Collected data

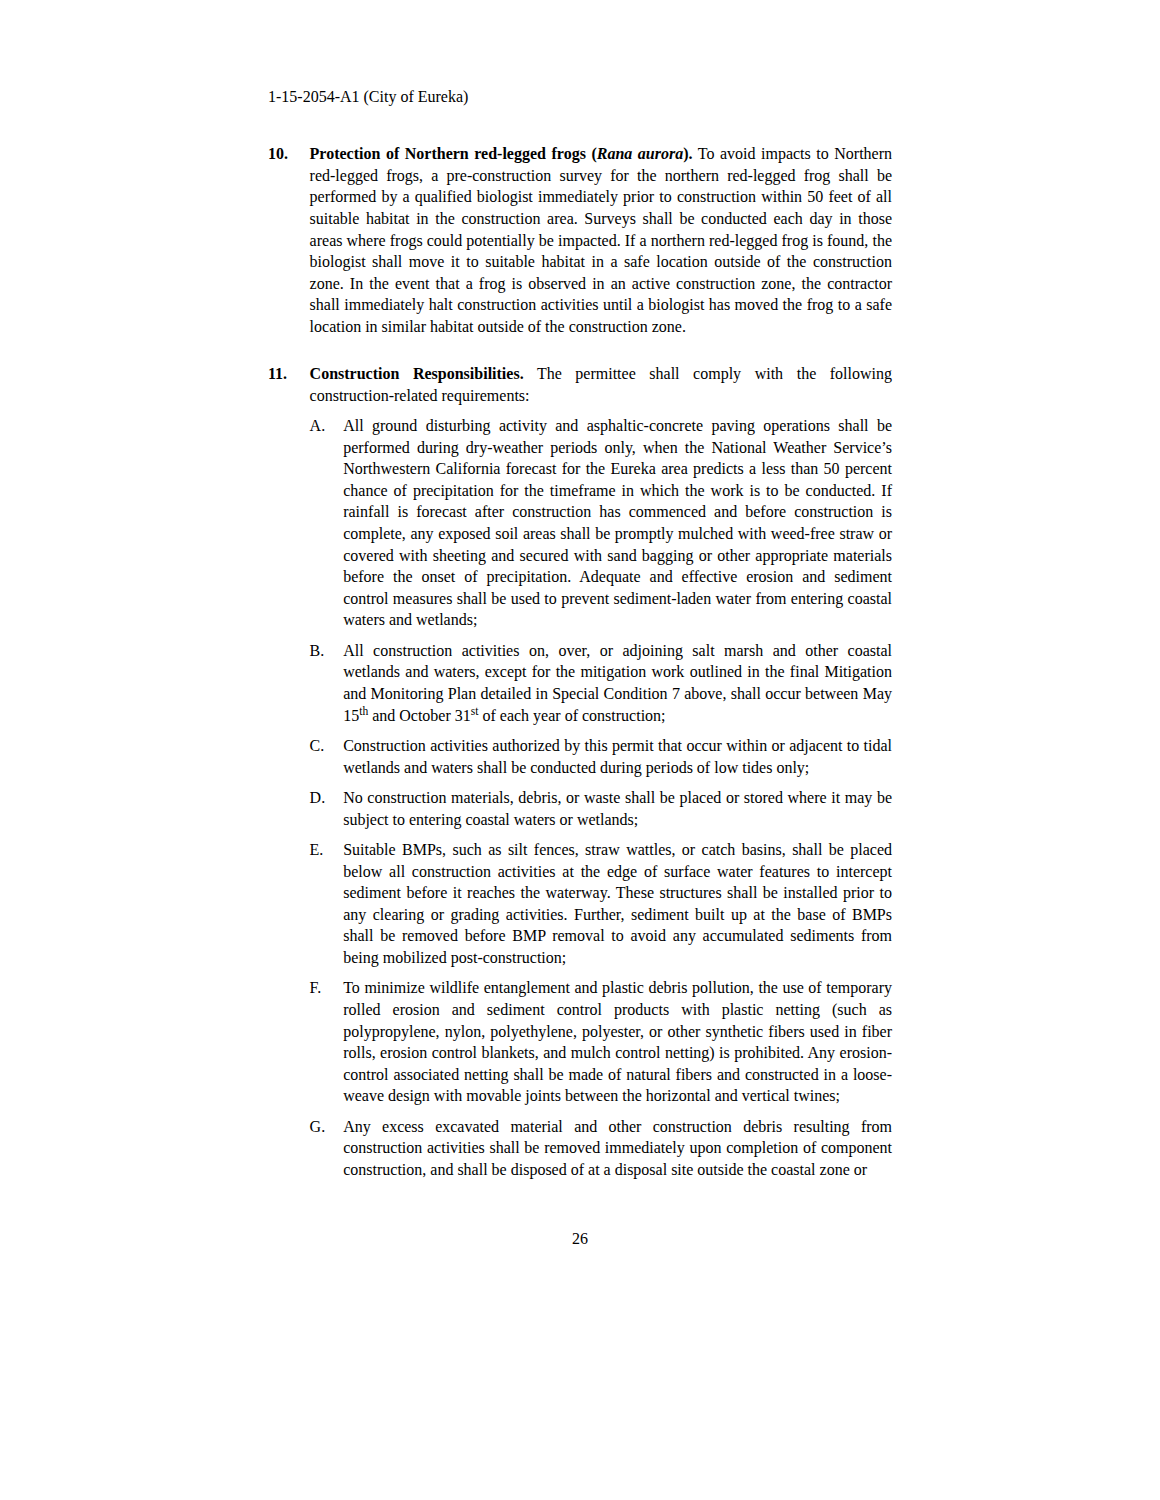1-15-2054-A1 (City of Eureka)
10.
Protection of Northern red-legged frogs (Rana aurora). To avoid impacts to Northern red-legged frogs, a pre-construction survey for the northern red-legged frog shall be performed by a qualified biologist immediately prior to construction within 50 feet of all suitable habitat in the construction area. Surveys shall be conducted each day in those areas where frogs could potentially be impacted. If a northern red-legged frog is found, the biologist shall move it to suitable habitat in a safe location outside of the construction zone. In the event that a frog is observed in an active construction zone, the contractor shall immediately halt construction activities until a biologist has moved the frog to a safe location in similar habitat outside of the construction zone.
11.
Construction Responsibilities. The permittee shall comply with the following construction-related requirements:
A.
All ground disturbing activity and asphaltic-concrete paving operations shall be performed during dry-weather periods only, when the National Weather Service’s Northwestern California forecast for the Eureka area predicts a less than 50 percent chance of precipitation for the timeframe in which the work is to be conducted. If rainfall is forecast after construction has commenced and before construction is complete, any exposed soil areas shall be promptly mulched with weed-free straw or covered with sheeting and secured with sand bagging or other appropriate materials before the onset of precipitation. Adequate and effective erosion and sediment control measures shall be used to prevent sediment-laden water from entering coastal waters and wetlands;
B.
All construction activities on, over, or adjoining salt marsh and other coastal wetlands and waters, except for the mitigation work outlined in the final Mitigation and Monitoring Plan detailed in Special Condition 7 above, shall occur between May 15th and October 31st of each year of construction;
C.
Construction activities authorized by this permit that occur within or adjacent to tidal wetlands and waters shall be conducted during periods of low tides only;
D.
No construction materials, debris, or waste shall be placed or stored where it may be subject to entering coastal waters or wetlands;
E.
Suitable BMPs, such as silt fences, straw wattles, or catch basins, shall be placed below all construction activities at the edge of surface water features to intercept sediment before it reaches the waterway. These structures shall be installed prior to any clearing or grading activities. Further, sediment built up at the base of BMPs shall be removed before BMP removal to avoid any accumulated sediments from being mobilized post-construction;
F.
To minimize wildlife entanglement and plastic debris pollution, the use of temporary rolled erosion and sediment control products with plastic netting (such as polypropylene, nylon, polyethylene, polyester, or other synthetic fibers used in fiber rolls, erosion control blankets, and mulch control netting) is prohibited. Any erosion-control associated netting shall be made of natural fibers and constructed in a loose-weave design with movable joints between the horizontal and vertical twines;
G.
Any excess excavated material and other construction debris resulting from construction activities shall be removed immediately upon completion of component construction, and shall be disposed of at a disposal site outside the coastal zone or
26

> _TASK_: Each line above that contains the word "removed" should be copied.

> _RESULT_:
Suitable BMPs, such as silt fences, straw wattles, or catch basins, shall be placed below all construction activities at the edge of surface water features to intercept sediment before it reaches the waterway. These structures shall be installed prior to any clearing or grading activities. Further, sediment built up at the base of BMPs shall be removed before BMP removal to avoid any accumulated sediments from being mobilized post-construction;
Any excess excavated material and other construction debris resulting from construction activities shall be removed immediately upon completion of component construction, and shall be disposed of at a disposal site outside the coastal zone or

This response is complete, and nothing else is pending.